# Absolute beginner's fire for idiots



## enocifer (Nov 27, 2013)

So you've never made a fire before, and it's cold, and you're in the middle of nowhere. Thankfully, you have some matches or a lighter (Or at least I hope you do, or this post will be useless for you). Okay. Get some little shit together: dry leaves (nothing green), little sticks, even wadded balls of paper work good. This is your tinder. Scoop the tinder in a little pile. Get some thin twigs and arrange them in an open teepee fashion around the little pile of tinder. Put a larger teepee around the thin twigs with slightly larger sticks, and so on with bigger logs, always with the littlest shit on the bottom. How you arrange the sticks is vital. You always wanna put the little shit on the bottom. When you're lighting the tinder, use your free hand to block the wind. Blow on it, not too hard, but not too lightly, either.
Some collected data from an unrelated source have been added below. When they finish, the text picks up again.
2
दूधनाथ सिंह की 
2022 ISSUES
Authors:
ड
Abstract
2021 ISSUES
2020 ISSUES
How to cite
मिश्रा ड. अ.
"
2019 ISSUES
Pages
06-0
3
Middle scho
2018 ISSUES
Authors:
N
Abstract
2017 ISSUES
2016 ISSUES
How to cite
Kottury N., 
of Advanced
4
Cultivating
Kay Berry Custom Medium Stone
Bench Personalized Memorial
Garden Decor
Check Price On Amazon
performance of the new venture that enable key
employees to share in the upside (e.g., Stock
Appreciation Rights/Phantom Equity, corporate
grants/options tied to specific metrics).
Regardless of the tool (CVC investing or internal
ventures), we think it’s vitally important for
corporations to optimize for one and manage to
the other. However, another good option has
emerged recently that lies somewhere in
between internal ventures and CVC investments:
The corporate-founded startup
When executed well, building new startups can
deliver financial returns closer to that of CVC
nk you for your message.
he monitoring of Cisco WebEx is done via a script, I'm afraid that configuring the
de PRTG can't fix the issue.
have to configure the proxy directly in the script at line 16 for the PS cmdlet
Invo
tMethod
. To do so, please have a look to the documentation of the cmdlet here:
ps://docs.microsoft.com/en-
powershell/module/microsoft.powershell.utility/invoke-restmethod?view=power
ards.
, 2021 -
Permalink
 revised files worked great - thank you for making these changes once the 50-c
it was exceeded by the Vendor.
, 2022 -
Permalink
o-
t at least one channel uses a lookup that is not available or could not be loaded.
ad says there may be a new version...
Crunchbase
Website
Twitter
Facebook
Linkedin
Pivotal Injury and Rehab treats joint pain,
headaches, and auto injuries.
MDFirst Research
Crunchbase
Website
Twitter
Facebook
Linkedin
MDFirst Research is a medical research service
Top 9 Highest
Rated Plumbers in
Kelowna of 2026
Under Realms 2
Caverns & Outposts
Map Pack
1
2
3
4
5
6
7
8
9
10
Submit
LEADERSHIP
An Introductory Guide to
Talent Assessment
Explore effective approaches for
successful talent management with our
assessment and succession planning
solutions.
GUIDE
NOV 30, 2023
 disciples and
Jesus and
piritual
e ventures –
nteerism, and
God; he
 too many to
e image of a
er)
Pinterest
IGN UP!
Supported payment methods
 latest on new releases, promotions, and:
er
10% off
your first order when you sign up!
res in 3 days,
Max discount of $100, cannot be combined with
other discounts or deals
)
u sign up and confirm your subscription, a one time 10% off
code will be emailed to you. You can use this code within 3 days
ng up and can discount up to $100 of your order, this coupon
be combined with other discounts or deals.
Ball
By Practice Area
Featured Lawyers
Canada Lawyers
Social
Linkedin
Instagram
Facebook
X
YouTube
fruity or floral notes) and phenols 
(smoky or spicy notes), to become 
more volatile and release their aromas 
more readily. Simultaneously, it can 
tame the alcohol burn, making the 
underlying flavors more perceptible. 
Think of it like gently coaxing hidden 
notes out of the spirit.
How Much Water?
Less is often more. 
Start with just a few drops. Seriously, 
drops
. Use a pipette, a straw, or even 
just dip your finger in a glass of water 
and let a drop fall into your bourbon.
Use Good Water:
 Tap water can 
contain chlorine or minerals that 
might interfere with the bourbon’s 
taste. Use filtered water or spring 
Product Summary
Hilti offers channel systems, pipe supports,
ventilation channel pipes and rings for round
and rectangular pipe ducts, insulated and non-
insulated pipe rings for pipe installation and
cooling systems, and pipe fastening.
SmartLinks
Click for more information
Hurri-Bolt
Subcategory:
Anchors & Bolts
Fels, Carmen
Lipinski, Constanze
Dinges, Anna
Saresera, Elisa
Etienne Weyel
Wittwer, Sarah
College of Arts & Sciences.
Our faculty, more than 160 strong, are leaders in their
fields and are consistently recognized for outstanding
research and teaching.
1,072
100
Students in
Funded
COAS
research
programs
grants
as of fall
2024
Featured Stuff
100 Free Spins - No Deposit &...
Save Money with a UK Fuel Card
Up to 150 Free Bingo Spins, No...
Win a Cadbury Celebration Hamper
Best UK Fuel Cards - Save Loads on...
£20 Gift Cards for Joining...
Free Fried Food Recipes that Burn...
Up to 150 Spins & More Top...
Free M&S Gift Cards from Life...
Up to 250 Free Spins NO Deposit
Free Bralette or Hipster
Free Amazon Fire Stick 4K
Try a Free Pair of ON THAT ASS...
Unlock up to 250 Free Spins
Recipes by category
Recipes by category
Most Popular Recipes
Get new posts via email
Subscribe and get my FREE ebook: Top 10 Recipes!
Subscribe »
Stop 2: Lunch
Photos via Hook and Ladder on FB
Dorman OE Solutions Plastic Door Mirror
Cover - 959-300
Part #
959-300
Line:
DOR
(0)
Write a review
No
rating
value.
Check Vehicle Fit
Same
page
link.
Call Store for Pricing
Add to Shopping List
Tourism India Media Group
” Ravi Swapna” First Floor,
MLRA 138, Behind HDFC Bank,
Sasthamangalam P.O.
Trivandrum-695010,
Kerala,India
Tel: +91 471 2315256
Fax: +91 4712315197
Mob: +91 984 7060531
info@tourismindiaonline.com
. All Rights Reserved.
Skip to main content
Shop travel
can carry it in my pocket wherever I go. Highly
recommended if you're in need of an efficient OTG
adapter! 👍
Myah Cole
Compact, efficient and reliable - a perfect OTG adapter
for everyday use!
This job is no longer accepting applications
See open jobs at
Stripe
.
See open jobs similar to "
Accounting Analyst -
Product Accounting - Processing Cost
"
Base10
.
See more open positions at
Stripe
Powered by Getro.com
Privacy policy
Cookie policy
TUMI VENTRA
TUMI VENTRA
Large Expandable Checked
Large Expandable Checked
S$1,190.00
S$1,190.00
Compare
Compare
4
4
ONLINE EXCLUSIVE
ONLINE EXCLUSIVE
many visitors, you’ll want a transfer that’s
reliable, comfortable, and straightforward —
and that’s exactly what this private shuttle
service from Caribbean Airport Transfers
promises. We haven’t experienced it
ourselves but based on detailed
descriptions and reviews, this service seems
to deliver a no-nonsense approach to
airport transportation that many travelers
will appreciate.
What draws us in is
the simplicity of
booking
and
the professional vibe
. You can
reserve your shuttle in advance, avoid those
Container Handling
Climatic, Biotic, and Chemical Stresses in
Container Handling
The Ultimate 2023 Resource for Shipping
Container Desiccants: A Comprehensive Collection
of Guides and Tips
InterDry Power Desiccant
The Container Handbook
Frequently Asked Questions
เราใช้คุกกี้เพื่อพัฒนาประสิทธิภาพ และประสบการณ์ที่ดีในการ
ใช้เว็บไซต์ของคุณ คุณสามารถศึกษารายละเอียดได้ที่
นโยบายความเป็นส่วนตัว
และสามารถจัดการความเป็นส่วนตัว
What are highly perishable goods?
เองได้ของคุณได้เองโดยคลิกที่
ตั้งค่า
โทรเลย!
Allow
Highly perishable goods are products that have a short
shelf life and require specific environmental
If you do it right, you should be able to light it with one match and have a fire going in a few minutes. Ask more experienced people how to do it without a match, I'm still inexperienced with that. But I've met a few people on the road who had absolutely no clue whatsoever how to start a fire even with matches and a lighter, so I hope this helps at least a little bit.


----------



## wildboy860 (Nov 27, 2013)

when you blow on a fire to get it going make sure to blow at the base of it to help ignite the flame otherwise your just putting the fire out


----------



## wildboy860 (Nov 27, 2013)

some ways to start a fire without matches or lighter; any sort of magnifying device (bottom of a broken bottle, glasses, magnifying glass ect) hold inline with sun light and aim towrds what you want to ignite. you can use a battery and steel wool, just put the steel wool up to battery and spark will ignite. there's fire by friction that entails many methods. you can also use flint and steel usually a magnisium bar with a flint rod, scrap a bunch of magnesium ontop of a pile of tinder and hit stricker bar with back of knife or other hard object till spark ignites.


----------



## Desperado Deluxe (Nov 28, 2013)

a shoelace in the woods works miracles. bow drill fire. also using the forefinger and thumb of each hand put together to produce a diamond to blow though to focus air on the flame to get it going. when i was at rainbow nationals i used this to start a fire fore some yuppies n got some vodka out of the deal. info on the bowdrill fire is on this site just search it or ask me.


----------